I'm sat here right now, drinking Absinthe and listening to "Space".
I love "Space"... It's one of, if not the best band i have ever had the pleasure to listen to.
I find the lyrics are very much like a good drink... Comforting.
They seem to help me escape the crap in my once perfect life.
Five months ago if you asked me how my life was... I'd say it was perfect.
17 years old, engaged to the cutest girl i ever clapped eyes on... Life was good.
The sun shining on a warm, June day... My local town, bright and inviting.
I would take weekly trips down there to get a cake and coffee, then take time to absorb the immense beauty of my surroundings.
But my then fiance wasn't texting or calling me as often as she used to.
Something was wrong.
I found out she didn't know if she loved me or not... That tore me apart, so i decided to call it a day and broke up with her.
That was the hardest phone call i've ever had to make in my life.
Just hearing her cry down the phone sent chills down my spine.
So i put the phone down and just sat at my desk... Cracking open the bottle of absinthe and banging a couple of shots down my neck.
After months of Absinthe and "Space" i turned 18... Happiness at last if not for only a weekend... I can drink down the pub, and buy what a want.
So my 18th party down the pub consisted of a few games of darts, a couple of pints, a shot, and bag of fish and chips with the lads... Bliss.

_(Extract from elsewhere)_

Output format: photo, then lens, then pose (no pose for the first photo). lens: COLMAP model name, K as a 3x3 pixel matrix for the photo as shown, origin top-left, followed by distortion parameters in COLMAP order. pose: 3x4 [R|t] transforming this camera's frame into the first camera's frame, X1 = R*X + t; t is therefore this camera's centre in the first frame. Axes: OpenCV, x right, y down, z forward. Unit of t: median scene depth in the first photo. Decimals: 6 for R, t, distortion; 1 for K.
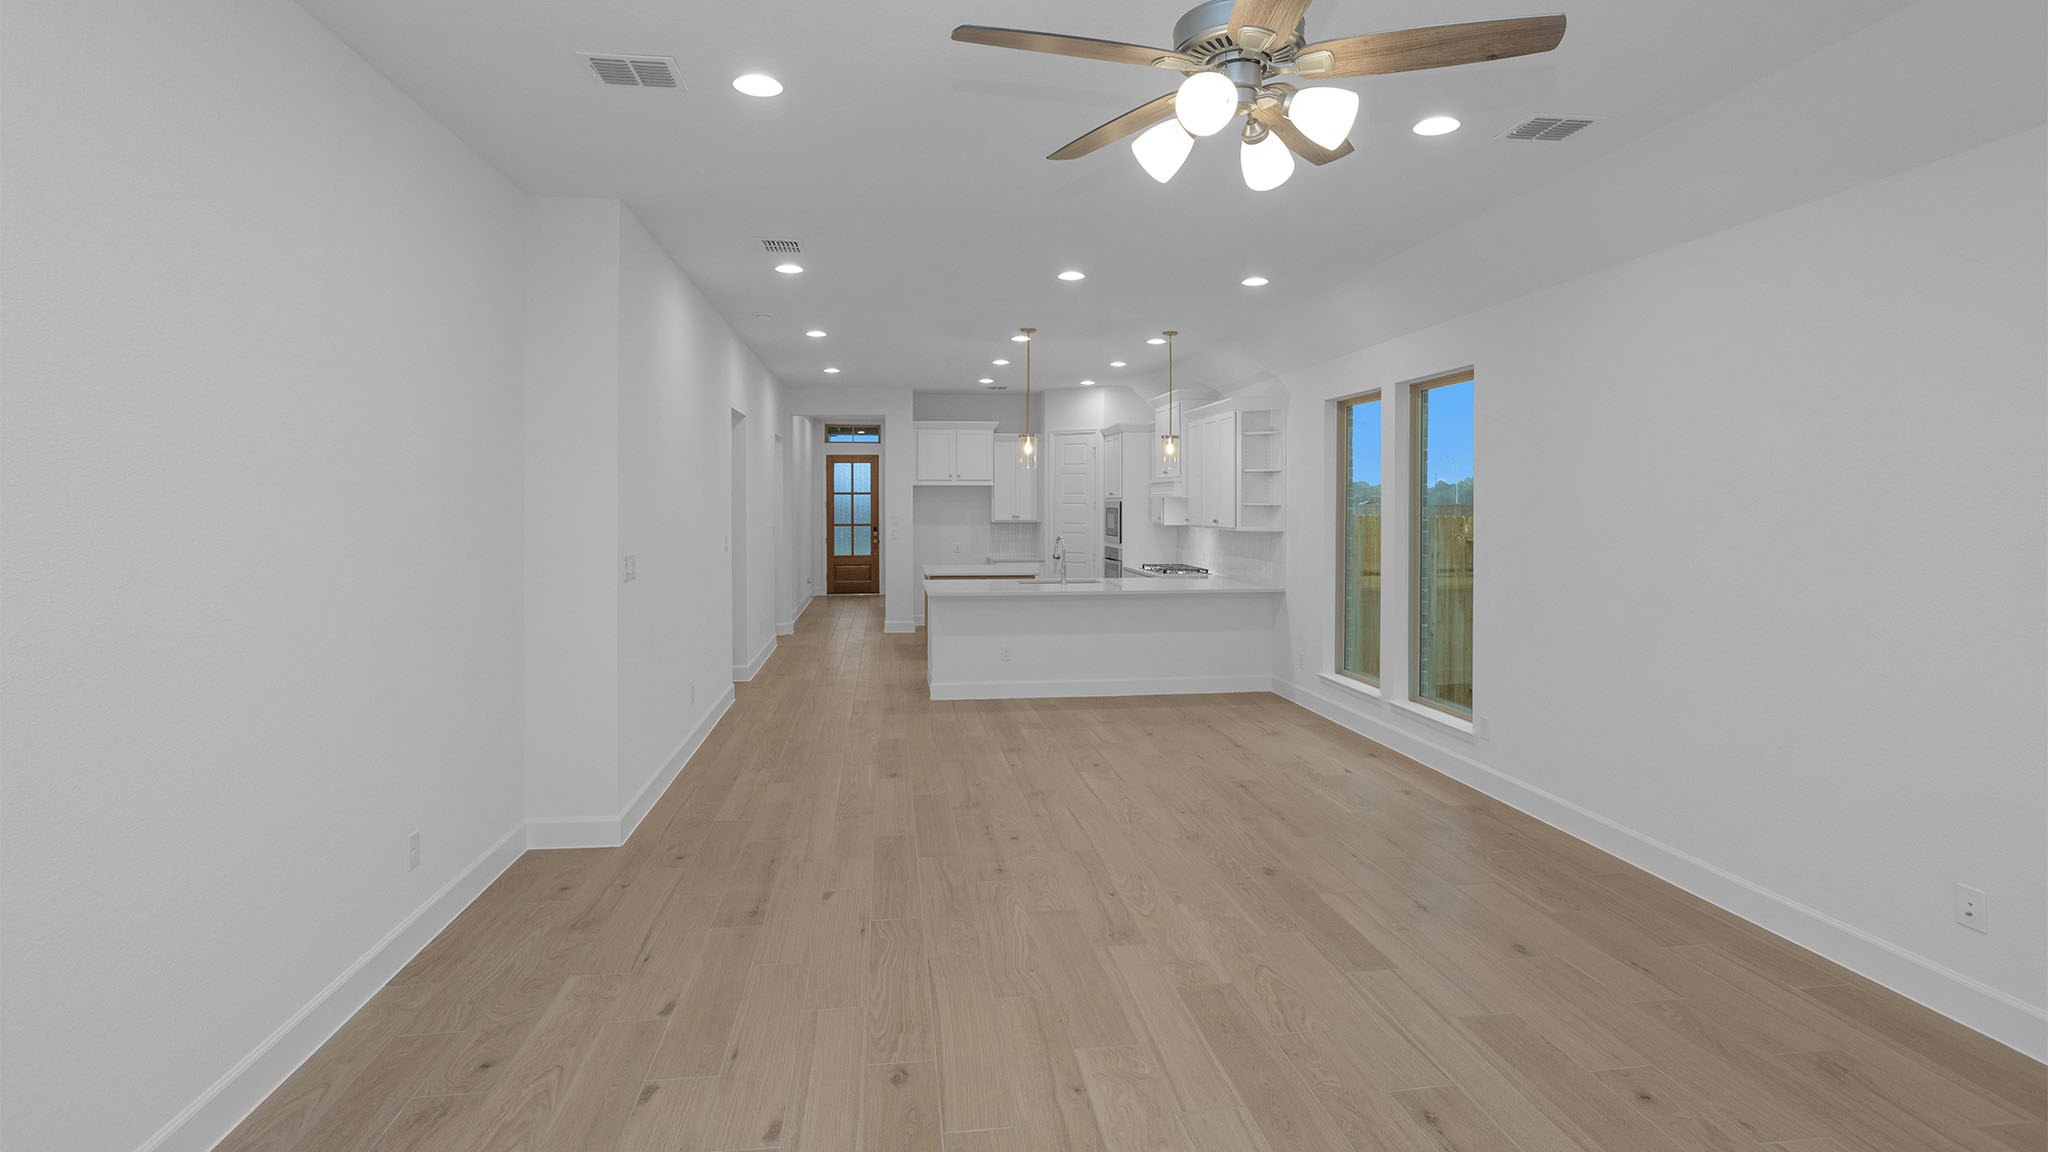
lens RADIAL K [[997.9, 0, 1011.0], [0, 997.9, 568.4], [0, 0, 1]] dist [-0.014403, 0.004230]
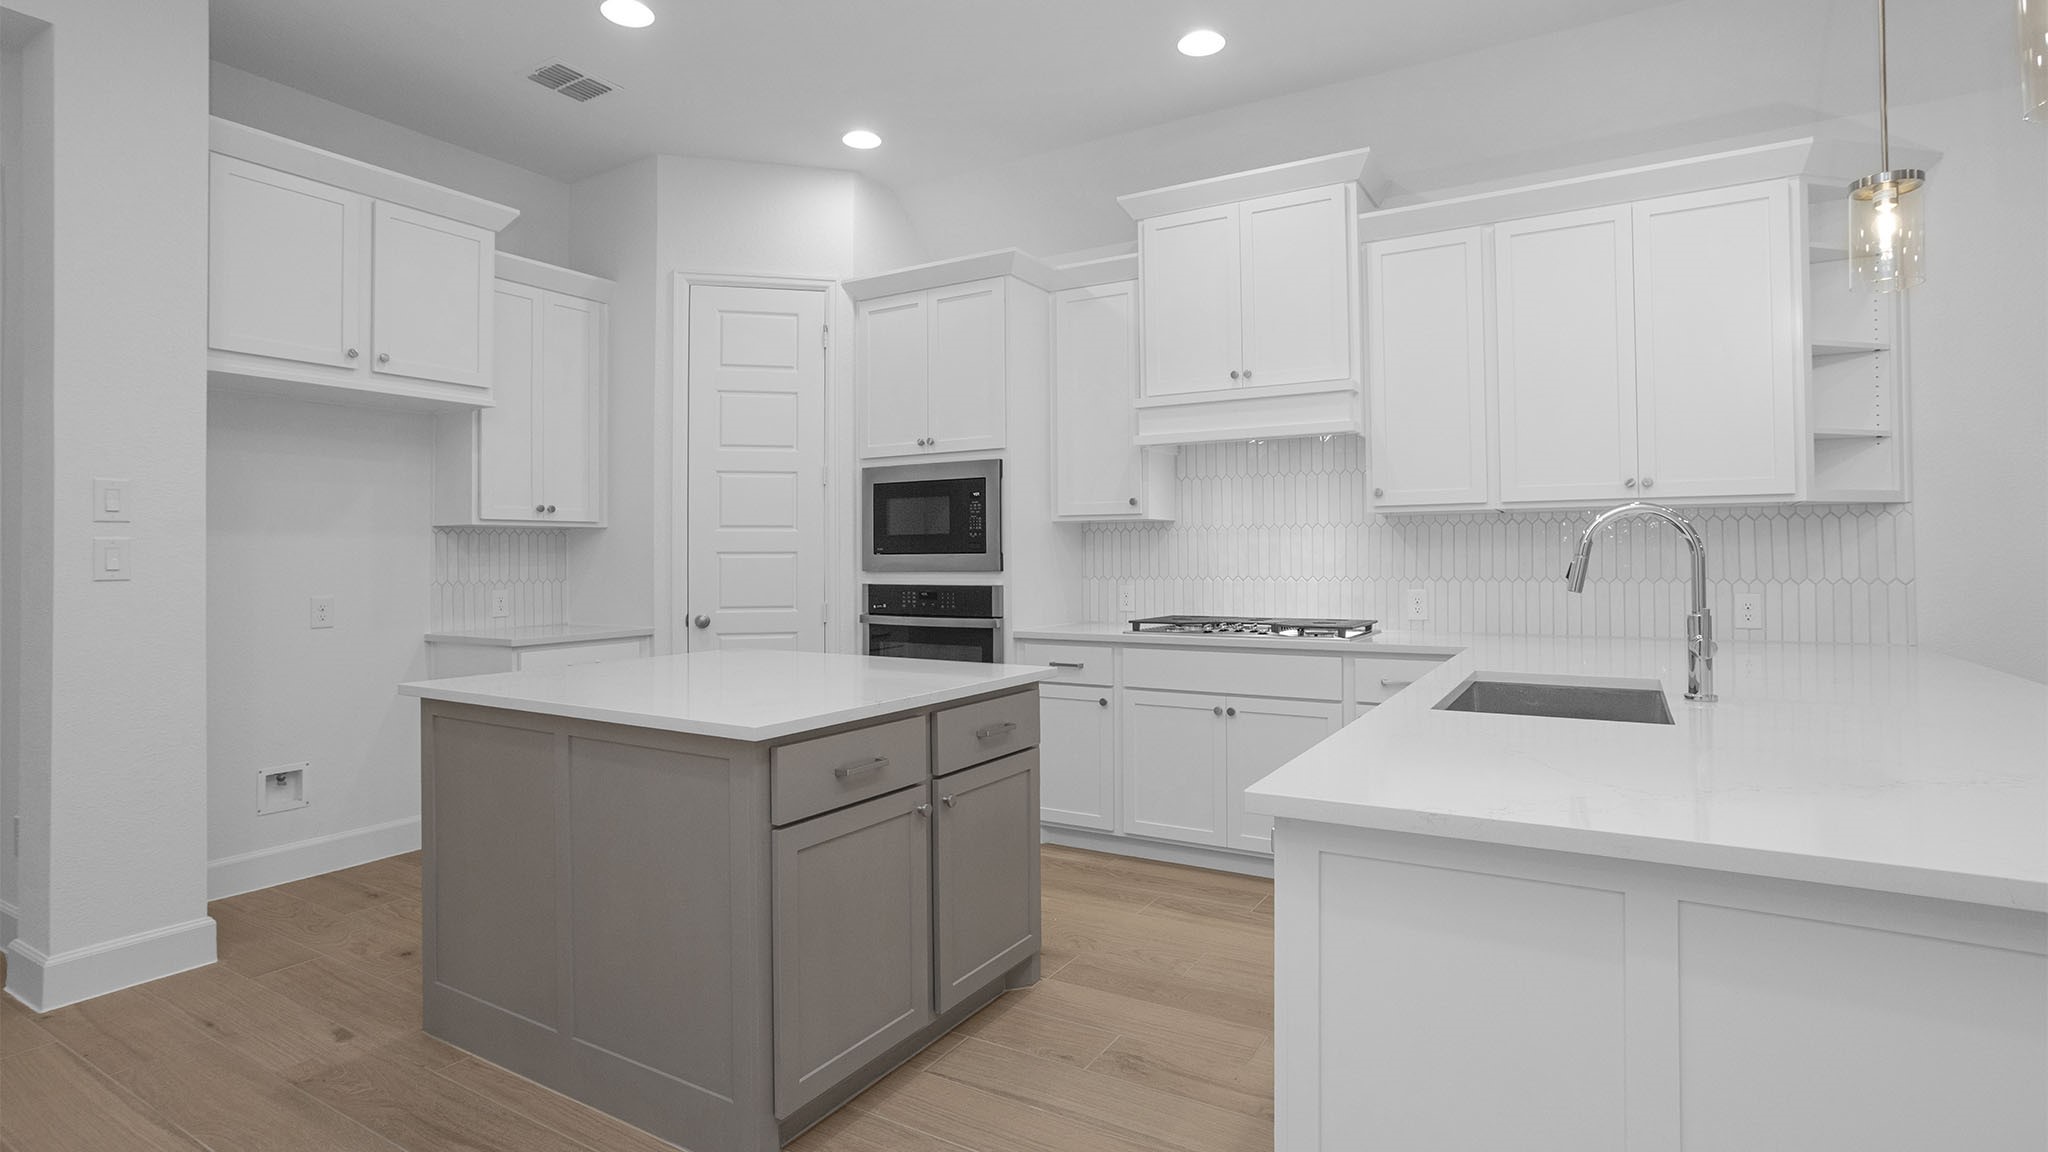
lens RADIAL K [[997.9, 0, 1013.8], [0, 997.9, 563.6], [0, 0, 1]] dist [-0.014403, 0.004230]
pose [[0.600373, -0.010960, 0.799645, -0.172948], [0.063245, 0.997425, -0.033814, -0.012575], [-0.797215, 0.070875, 0.599521, 0.692129]]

Now i'm going in a downward spiral... I was selling cigs to teenagers and even made out with a 15 year old girl at her place after she invited me over. ( I KNOW IT SOUNDS BAD BUT WE DIDN'T HAVE SEX )
Right now i'm actively looking for a nice girl... There is one girl who likes me who lives 85 miles away and she wants to come down and have sex... I must say i'm actively waiting for that day.
I'm just trying to lose it and find a good girl who likes me for who i am.